[EXERCISE MATERIAL — start]
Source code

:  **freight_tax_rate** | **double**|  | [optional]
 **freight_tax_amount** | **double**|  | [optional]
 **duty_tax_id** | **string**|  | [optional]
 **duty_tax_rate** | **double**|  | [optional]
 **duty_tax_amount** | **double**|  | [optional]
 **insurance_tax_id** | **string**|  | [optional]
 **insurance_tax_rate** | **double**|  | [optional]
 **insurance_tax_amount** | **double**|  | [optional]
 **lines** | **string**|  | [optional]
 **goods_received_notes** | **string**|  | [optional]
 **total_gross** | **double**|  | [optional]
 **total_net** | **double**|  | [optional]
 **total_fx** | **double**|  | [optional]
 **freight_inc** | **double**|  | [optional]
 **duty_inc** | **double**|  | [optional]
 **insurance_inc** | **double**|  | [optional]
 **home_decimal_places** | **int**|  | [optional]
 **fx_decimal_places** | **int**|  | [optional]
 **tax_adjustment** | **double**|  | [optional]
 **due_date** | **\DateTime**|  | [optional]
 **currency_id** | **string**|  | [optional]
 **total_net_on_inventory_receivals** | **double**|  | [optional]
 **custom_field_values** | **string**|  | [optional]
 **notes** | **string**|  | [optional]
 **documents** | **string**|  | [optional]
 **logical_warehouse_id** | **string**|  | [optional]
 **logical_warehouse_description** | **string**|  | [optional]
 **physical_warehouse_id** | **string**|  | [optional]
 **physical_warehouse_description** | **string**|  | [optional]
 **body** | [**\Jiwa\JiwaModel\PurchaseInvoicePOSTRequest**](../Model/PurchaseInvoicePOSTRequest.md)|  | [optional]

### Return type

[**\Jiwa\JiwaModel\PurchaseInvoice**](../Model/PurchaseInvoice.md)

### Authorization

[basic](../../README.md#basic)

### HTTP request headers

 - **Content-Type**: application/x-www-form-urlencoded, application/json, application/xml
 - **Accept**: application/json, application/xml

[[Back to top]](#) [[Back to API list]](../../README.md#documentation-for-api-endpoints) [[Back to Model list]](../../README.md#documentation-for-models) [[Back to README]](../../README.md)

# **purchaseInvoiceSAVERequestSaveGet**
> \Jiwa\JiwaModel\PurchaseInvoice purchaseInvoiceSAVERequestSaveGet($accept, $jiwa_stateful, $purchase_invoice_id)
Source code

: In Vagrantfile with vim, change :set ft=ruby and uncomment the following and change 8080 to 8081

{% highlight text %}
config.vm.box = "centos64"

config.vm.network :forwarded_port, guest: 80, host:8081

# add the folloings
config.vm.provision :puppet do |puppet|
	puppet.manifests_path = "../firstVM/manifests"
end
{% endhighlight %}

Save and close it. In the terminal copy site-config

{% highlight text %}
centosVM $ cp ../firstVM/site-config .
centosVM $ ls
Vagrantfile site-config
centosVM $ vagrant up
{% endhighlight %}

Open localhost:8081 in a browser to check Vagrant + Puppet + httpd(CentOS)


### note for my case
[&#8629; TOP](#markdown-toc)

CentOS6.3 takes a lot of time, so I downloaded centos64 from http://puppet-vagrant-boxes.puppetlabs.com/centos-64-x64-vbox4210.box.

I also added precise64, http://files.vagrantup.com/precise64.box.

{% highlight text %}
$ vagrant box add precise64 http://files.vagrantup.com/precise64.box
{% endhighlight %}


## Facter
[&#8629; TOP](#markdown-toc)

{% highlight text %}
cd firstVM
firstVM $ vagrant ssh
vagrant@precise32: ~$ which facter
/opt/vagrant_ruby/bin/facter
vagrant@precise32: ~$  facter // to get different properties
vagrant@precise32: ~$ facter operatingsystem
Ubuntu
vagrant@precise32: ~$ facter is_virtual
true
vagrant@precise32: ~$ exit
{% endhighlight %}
[EXERCISE MATERIAL — finish]
[EXERCISE MATERIAL — start]
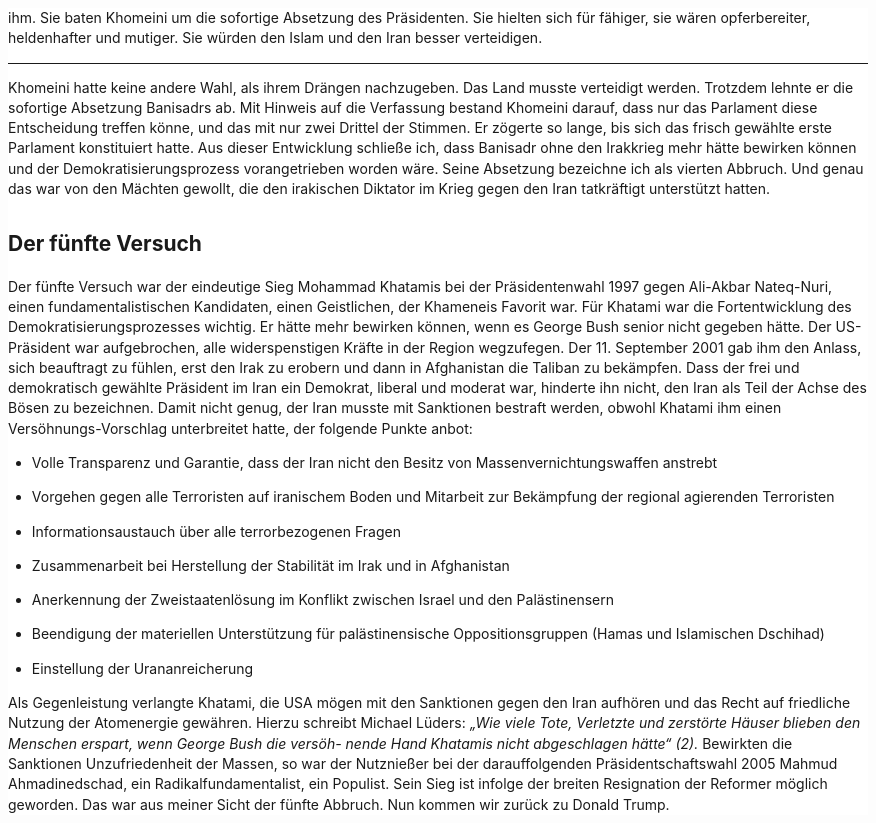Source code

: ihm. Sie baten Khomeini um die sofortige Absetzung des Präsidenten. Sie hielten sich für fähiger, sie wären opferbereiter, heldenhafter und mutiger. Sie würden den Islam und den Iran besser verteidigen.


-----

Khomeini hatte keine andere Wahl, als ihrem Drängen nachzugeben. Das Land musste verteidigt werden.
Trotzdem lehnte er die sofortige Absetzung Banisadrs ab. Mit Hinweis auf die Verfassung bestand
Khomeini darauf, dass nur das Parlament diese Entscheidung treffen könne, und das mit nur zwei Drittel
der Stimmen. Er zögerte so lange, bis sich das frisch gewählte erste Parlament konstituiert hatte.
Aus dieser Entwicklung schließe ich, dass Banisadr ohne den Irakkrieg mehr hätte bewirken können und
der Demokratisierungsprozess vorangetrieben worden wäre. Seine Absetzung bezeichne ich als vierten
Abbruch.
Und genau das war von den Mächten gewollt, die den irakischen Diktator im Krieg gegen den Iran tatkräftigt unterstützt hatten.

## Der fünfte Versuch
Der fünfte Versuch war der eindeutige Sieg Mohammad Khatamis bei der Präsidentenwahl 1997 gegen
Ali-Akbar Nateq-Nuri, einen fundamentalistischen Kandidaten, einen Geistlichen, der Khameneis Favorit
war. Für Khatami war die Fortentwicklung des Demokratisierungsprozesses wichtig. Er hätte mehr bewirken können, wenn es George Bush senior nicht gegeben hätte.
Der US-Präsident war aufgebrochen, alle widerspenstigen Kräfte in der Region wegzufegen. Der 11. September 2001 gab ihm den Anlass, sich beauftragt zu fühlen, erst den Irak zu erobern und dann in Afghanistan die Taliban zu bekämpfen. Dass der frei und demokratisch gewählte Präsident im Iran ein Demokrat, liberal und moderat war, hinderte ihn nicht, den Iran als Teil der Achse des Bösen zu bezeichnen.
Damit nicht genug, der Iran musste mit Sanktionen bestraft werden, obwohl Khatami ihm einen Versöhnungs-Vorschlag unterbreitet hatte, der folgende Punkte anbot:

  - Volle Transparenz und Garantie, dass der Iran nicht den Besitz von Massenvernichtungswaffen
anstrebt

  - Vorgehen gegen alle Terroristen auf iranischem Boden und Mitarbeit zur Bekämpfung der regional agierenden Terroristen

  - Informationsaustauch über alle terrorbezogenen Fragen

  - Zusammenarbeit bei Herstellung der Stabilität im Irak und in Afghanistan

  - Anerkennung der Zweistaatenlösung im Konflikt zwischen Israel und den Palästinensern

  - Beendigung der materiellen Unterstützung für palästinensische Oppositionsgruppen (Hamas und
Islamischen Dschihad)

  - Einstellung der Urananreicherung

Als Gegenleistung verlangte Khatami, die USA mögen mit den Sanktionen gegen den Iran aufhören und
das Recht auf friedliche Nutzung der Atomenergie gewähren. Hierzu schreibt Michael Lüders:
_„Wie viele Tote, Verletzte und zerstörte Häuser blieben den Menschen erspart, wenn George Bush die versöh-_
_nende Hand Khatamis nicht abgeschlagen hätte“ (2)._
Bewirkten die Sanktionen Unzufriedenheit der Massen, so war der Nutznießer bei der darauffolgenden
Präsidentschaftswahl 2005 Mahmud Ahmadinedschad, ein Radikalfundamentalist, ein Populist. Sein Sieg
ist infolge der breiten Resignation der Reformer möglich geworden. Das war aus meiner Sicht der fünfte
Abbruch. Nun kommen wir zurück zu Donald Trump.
[EXERCISE MATERIAL — finish]
| WHAT IS BEING ASKED |
I would like you to report every line in the listing above that contains "string".

| TASK RESULT |
 **duty_tax_id** | **string**|  | [optional]
 **insurance_tax_id** | **string**|  | [optional]
 **lines** | **string**|  | [optional]
 **goods_received_notes** | **string**|  | [optional]
 **currency_id** | **string**|  | [optional]
 **custom_field_values** | **string**|  | [optional]
 **notes** | **string**|  | [optional]
 **documents** | **string**|  | [optional]
 **logical_warehouse_id** | **string**|  | [optional]
 **logical_warehouse_description** | **string**|  | [optional]
 **physical_warehouse_id** | **string**|  | [optional]
 **physical_warehouse_description** | **string**|  | [optional]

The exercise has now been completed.